According to the police, some of the criminals who were terrorising residents in the above mentioned districts had fled from Kampala and Mukono districts during the operation against them.
According to a police report, the rate of crime by iron bar wielding criminals began to decrease at the beginning of 2013 and had by the end of the year been tremendously reduced.

POLICE REPORT

According to the 2013 Police Annual Crime and Traffic/Road Safety Report, 3,620 (both aggravated and simple) robbery cases were investigated, compared to 4,194 cases in 2012 giving a 15.8 per cent decrease.

Cases of simple robbery (where lethal weapons were not used) were 2,585 compared to 3,126 in 2012 giving a 20.9 per cent decrease, while cases of aggravated robbery (where lethal weapons were used e.g. firearms, knives and machetes etc) were 1,035 compared to 1,053 cases in 2012 hence a 1.7 per cent decrease.

Of the total cases of aggravated robbery, 47 cases were robbery of motor vehicles, 242 were of motor cycles and 207 were robbery of cash.

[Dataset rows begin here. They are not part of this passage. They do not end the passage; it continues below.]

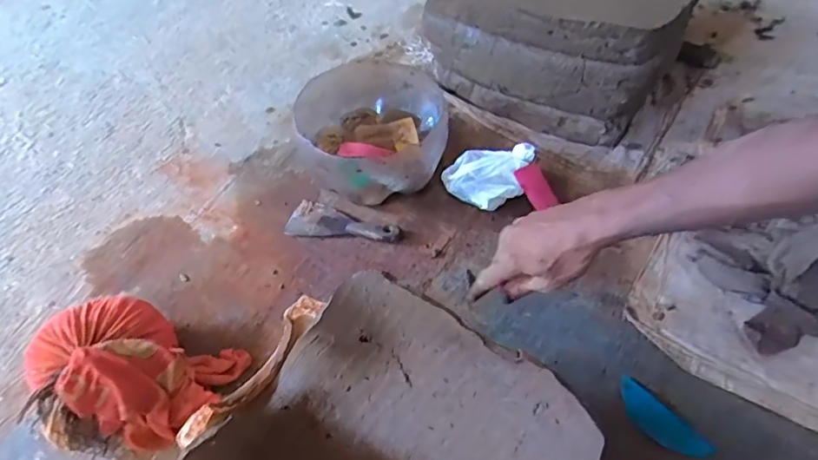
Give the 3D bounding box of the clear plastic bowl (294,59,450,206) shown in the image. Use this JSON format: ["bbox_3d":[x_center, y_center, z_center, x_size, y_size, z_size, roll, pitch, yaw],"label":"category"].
[{"bbox_3d":[-0.058,-0.158,0.875,0.232,0.129,0.249,-1,53,1],"label":"clear plastic bowl"}]

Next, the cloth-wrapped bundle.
[{"bbox_3d":[-0.346,0.177,0.637,0.214,0.119,0.173,16,55,13],"label":"cloth-wrapped bundle"}]

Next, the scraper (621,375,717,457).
[{"bbox_3d":[0.305,0.233,0.635,0.045,0.013,0.118,-36,60,-23],"label":"scraper"}]

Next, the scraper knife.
[{"bbox_3d":[-0.101,-0.014,0.832,0.181,0.029,0.068,10,54,8],"label":"scraper knife"}]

A total of 207 cases of robbery of cash, amounting to Shs4,292,801,500 were registered in 2013, compared to 236 cases amounting to Shs3,701,204,400 in 2012 giving a 14 per cent decrease.

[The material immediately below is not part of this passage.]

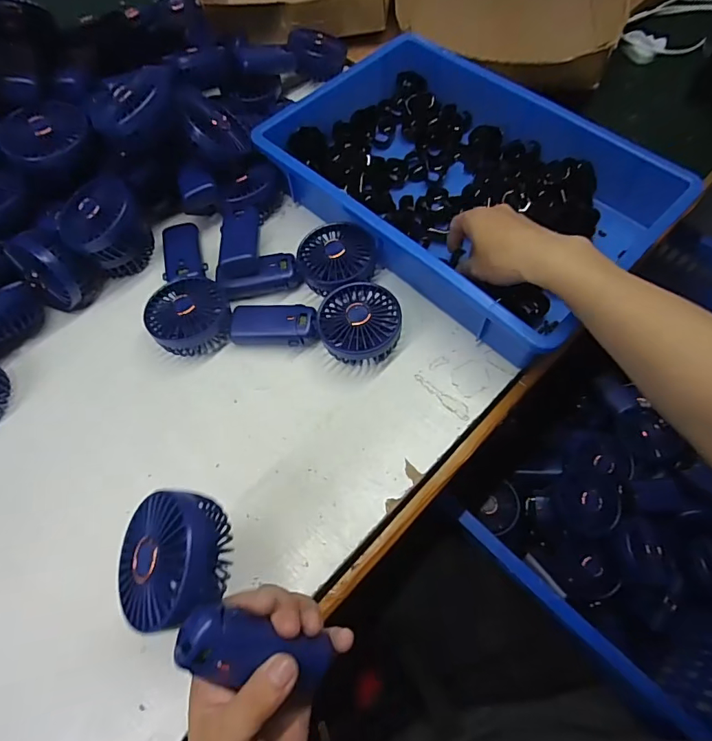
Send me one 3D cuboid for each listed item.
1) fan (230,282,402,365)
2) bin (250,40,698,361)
[{"bbox_3d":[-0.042,-0.057,0.499,0.180,0.046,0.084,11,65,7],"label":"fan"},{"bbox_3d":[0.122,-0.225,0.553,0.280,0.079,0.413,-40,70,-16],"label":"bin"}]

Wamala region registered the highest number with 29 cases, followed by Rwizi (23 cases), Greater Masaka (20 cases), Kampala Metropolitan Police (KMP) East (18 cases) and KMP South (14 cases).

Districts that registered high cases included Mbarara (18 cases), Mityana, Kiboga, Iganga and Jinja registered 10 cases each.
In 2013, 242 cases of aggravated robbery of motorcycles were investigated compared to 241 cases investigated in 2012 hence a 0.4 per cent increase.

KMP East and Busoga East regions registered the highest number with 30 cases each, followed by KMP North (21 cases), Rwizi (20 cases), Wamala (19 cases) and Albertine (18 cases).
Districts that registered high cases included Iganga (21 cases), Kira Road (18 cases), Mbarara (16 cases), Kaabong, Bukwo and Old Kampla Division registered 13 cases each.